In the ages since, the tropical inland sea drained away, the continents merged and rifted, and the seafloor turned to stone. As fish conquered the land at last, the ocean was buried and forgotten. …

The dramatic change roughly marks the Taghanic Event—a mass extinction that razed corals, brachiopods, and squid-like creatures stuffed in elegant shells all over the world. It was one of almost twenty global mass extinctions in the history of complex life, a list that includes five cataclysmic outliers, when the planet nearly died, and one that might someday include us. …

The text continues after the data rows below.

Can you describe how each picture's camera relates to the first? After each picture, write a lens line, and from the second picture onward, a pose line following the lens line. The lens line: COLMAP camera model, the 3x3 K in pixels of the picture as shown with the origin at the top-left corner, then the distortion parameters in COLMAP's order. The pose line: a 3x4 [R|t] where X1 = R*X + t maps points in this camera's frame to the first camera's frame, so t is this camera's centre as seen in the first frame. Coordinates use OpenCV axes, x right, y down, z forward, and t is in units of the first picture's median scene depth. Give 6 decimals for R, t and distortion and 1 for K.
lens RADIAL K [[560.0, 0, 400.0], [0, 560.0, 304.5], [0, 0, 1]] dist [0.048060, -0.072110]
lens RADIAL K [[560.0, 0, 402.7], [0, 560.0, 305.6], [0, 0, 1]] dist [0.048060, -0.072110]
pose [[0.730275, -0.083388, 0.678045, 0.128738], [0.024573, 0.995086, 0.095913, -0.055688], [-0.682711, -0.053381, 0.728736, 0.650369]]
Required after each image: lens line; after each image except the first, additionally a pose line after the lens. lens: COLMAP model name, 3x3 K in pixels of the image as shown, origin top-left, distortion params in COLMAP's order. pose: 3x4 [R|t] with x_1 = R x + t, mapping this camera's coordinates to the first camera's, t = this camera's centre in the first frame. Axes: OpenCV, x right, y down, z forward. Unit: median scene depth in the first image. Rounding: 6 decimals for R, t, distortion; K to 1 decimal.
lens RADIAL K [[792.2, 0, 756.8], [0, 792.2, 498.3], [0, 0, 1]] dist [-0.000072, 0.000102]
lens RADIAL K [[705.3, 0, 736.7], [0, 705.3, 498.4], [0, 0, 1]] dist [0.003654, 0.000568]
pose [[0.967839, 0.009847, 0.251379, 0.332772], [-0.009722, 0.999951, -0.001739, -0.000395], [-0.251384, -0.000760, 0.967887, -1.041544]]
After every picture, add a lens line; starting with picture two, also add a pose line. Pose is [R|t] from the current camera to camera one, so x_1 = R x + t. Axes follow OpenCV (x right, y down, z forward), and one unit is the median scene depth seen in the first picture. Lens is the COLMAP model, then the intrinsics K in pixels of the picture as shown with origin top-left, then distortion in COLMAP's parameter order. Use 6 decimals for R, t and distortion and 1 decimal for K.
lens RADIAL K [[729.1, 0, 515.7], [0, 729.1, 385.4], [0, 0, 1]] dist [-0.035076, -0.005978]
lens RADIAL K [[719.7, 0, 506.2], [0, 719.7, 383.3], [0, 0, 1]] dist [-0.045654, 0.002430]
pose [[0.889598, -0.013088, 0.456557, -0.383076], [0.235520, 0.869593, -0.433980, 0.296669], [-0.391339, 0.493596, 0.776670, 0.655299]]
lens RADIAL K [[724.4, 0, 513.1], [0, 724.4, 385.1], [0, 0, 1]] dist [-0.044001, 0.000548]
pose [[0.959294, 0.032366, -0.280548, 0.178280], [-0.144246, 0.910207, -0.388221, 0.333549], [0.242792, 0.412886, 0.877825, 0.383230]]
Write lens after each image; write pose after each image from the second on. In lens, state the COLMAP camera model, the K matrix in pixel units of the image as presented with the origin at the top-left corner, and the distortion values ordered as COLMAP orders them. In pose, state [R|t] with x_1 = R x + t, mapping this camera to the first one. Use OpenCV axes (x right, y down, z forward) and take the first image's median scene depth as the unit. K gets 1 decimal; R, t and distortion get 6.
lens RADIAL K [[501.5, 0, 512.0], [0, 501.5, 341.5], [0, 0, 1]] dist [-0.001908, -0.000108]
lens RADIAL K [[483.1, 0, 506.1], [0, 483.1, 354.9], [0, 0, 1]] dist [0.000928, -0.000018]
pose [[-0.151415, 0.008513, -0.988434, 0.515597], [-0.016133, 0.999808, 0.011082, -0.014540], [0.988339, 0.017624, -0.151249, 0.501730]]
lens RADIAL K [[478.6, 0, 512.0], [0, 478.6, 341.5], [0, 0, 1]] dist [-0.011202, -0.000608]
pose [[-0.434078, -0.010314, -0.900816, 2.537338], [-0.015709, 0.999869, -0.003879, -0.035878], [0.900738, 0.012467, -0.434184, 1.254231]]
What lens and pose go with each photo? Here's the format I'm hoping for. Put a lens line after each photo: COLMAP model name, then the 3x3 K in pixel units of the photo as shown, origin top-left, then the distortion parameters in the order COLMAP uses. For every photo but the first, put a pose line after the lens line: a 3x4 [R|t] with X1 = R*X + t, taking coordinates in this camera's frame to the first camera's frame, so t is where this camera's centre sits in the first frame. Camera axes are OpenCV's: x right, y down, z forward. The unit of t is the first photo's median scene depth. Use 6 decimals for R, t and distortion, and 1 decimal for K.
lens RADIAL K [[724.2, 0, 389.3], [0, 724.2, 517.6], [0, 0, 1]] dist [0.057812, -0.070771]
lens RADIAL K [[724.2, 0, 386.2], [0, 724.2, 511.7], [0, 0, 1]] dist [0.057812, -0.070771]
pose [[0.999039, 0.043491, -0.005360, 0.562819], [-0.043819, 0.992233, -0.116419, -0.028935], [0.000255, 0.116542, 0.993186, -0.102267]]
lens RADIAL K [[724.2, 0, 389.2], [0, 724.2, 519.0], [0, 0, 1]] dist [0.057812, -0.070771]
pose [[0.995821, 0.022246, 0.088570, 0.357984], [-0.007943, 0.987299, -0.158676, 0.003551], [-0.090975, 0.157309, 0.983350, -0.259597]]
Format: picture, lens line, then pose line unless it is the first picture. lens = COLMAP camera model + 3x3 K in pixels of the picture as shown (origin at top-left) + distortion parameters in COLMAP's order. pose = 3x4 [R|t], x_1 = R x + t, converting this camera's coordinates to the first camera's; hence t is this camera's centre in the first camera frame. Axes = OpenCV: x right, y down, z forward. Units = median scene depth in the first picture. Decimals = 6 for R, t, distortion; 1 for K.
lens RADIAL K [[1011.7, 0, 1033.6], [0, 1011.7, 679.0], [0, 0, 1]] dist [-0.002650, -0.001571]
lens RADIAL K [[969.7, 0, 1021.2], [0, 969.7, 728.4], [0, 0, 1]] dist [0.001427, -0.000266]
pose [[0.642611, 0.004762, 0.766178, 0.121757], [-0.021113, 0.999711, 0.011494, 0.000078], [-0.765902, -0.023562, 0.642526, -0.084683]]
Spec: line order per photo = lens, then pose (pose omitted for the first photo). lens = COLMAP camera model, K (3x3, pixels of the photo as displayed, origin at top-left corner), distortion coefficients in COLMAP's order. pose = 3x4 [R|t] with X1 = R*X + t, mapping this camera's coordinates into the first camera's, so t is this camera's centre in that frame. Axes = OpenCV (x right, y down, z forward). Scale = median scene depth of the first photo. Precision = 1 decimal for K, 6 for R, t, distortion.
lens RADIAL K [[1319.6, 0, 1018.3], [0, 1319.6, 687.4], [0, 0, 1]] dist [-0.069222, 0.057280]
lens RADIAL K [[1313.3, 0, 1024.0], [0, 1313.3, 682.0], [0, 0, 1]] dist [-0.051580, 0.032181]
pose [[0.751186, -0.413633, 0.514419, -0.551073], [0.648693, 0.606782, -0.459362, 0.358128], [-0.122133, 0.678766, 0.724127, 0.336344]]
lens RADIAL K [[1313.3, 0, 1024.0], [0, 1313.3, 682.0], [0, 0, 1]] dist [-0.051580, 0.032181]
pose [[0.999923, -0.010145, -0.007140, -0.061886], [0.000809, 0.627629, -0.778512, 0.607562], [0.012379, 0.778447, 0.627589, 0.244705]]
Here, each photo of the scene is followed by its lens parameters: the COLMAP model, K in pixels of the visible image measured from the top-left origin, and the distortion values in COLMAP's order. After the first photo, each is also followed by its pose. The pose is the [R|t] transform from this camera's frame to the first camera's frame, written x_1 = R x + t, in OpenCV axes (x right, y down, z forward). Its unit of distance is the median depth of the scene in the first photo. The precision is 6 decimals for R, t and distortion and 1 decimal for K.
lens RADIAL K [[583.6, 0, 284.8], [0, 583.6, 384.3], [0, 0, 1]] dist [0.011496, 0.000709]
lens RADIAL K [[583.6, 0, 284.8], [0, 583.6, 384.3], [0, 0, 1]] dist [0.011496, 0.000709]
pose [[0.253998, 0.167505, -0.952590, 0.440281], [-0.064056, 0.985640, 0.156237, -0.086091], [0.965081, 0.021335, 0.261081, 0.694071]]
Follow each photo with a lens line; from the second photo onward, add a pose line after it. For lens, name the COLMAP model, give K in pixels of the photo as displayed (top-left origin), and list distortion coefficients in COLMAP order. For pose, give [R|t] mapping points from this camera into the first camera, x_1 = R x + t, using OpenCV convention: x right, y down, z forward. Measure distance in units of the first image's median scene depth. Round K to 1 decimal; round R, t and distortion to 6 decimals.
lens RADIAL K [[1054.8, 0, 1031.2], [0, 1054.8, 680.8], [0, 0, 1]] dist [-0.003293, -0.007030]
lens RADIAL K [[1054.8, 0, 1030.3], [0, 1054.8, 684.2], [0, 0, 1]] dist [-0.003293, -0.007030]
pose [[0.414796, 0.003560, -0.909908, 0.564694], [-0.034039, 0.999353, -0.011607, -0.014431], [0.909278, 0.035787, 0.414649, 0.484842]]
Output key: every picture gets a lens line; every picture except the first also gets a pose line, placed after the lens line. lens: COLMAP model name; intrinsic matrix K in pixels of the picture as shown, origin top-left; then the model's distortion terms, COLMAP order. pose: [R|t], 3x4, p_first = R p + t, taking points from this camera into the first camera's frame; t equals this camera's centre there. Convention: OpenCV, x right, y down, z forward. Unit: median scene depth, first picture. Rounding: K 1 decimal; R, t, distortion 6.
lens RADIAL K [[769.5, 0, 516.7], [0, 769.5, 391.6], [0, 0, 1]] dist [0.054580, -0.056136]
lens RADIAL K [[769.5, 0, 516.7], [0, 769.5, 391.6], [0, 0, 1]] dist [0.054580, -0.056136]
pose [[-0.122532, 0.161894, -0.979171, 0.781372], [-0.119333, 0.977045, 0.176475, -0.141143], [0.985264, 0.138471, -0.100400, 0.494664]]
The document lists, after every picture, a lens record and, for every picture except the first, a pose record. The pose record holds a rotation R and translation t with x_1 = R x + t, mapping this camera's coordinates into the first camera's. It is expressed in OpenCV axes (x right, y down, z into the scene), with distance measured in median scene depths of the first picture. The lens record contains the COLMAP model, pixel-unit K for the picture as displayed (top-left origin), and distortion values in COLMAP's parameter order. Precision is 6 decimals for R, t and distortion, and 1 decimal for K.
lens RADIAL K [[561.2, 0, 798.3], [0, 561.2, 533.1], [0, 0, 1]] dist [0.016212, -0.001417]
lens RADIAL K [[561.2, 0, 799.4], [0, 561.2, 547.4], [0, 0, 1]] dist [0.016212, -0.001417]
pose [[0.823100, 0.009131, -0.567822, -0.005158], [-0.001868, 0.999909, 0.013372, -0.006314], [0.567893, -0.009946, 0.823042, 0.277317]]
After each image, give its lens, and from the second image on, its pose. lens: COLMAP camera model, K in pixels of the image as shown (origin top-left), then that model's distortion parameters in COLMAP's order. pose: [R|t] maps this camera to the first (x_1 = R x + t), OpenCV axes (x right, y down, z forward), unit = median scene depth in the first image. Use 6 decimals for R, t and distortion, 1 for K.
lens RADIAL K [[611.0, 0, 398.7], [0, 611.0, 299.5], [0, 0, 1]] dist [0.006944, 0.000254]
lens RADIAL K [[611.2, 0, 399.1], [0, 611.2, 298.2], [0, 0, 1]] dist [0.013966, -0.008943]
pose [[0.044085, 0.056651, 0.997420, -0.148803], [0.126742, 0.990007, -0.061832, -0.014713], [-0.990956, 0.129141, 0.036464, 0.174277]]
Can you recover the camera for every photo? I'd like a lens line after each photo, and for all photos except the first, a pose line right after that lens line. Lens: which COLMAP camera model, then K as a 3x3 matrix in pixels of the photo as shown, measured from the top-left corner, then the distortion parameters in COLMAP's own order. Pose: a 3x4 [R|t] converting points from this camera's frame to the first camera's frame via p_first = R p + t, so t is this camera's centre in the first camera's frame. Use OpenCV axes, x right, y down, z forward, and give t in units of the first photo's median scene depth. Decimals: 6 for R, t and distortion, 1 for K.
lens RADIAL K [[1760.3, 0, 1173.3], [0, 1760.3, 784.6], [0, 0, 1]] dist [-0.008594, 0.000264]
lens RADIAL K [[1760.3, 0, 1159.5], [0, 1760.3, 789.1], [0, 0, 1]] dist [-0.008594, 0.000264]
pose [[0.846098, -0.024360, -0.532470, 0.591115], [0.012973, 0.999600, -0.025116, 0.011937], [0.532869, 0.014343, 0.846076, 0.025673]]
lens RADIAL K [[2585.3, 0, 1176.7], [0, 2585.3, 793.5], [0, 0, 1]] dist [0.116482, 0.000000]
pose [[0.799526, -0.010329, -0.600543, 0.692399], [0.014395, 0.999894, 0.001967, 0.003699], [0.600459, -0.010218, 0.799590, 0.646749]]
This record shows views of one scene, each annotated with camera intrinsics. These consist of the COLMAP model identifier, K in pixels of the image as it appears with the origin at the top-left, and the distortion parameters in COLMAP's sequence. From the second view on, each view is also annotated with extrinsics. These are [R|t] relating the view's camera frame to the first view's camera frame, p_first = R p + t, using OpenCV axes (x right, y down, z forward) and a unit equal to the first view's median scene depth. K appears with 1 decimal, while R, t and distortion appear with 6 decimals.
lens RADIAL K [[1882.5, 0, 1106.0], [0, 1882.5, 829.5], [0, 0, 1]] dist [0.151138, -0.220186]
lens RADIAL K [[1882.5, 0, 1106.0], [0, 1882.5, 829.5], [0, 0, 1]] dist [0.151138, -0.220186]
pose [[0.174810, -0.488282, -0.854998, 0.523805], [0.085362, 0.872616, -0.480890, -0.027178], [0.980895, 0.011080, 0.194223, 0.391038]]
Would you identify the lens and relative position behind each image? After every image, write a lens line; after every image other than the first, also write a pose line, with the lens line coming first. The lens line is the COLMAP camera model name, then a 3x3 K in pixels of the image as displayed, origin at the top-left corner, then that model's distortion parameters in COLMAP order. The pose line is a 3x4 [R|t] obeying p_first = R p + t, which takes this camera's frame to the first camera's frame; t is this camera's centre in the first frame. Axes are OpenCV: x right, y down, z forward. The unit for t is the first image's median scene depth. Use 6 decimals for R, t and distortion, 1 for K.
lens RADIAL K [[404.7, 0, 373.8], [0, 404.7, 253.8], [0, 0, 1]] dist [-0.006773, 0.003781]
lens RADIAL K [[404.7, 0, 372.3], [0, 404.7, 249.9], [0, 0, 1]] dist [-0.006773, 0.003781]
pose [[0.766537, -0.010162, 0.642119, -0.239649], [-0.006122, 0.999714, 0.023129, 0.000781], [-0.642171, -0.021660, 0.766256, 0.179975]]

The great Devonian mass extinction remains something of a mystery. There were oxygen-starved oceans, fueled by an explosion of massive algae blooms—perhaps even driven by runoff from the land, as the emerging world of trees carried out their massive geoengineering project, greening the continents. Other research adds invasive species spread by surging seas, preposterous volcanoes and extreme climate change to the chaos for good measure. Whatever form this destroyer took, it laid waste to 99.99 per cent of the largest reef systems the world has ever known—the so-called “megareefs” of the Devonian, ten times more extensive than our own. Trilobites, tentacled drifters, fish wrapped in heavy armor—nothing was spared.

RTWT

I still have somewhere boxes full of unprocessed limestone rocks full of Devonian brachiopods I collected back when I was in high school.